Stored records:

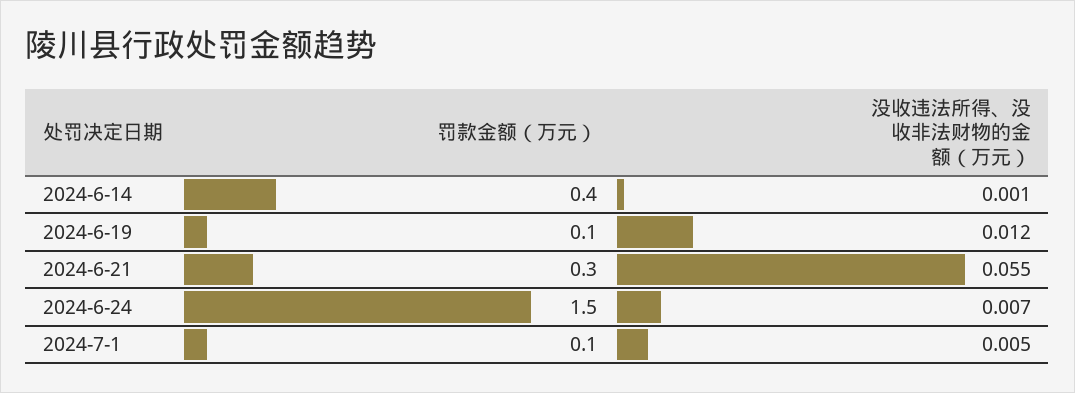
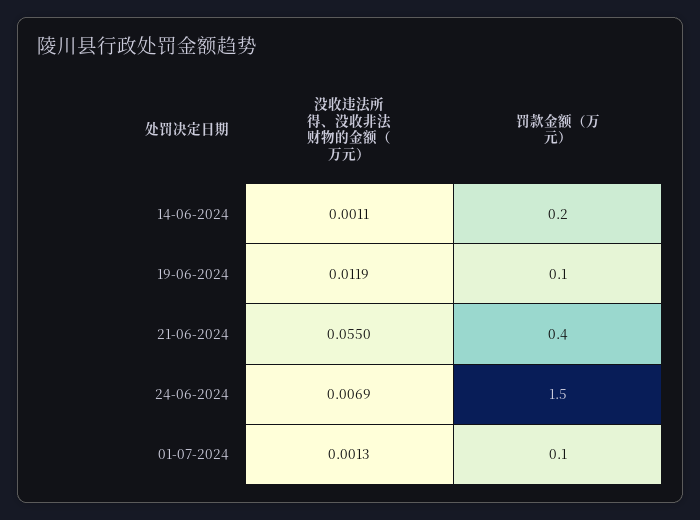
  {
    "罚款金额（万元）": {
-     "2024-6-14": 0.4,
+     "2024-6-14": 0.2,
      "2024-6-19": 0.1,
-     "2024-6-21": 0.3,
+     "2024-6-21": 0.4,
      "2024-6-24": 1.5,
      "2024-7-1": 0.1
    },
    "没收违法所得、没收非法财物的金额（万元）": {
      "2024-6-14": 0.0011,
      "2024-6-19": 0.0119,
      "2024-6-21": 0.055,
      "2024-6-24": 0.0069,
-     "2024-7-1": 0.005
+     "2024-7-1": 0.0013
    }
  }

*Requirement*:
Your answer must be the records exactly as they stand, with no pictures in it.

*Output*:
  {
    "罚款金额（万元）": {
-     "2024-6-14": 0.4,
+     "2024-6-14": 0.2,
      "2024-6-19": 0.1,
-     "2024-6-21": 0.3,
+     "2024-6-21": 0.4,
      "2024-6-24": 1.5,
      "2024-7-1": 0.1
    },
    "没收违法所得、没收非法财物的金额（万元）": {
      "2024-6-14": 0.0011,
      "2024-6-19": 0.0119,
      "2024-6-21": 0.055,
      "2024-6-24": 0.0069,
-     "2024-7-1": 0.005
+     "2024-7-1": 0.0013
    }
  }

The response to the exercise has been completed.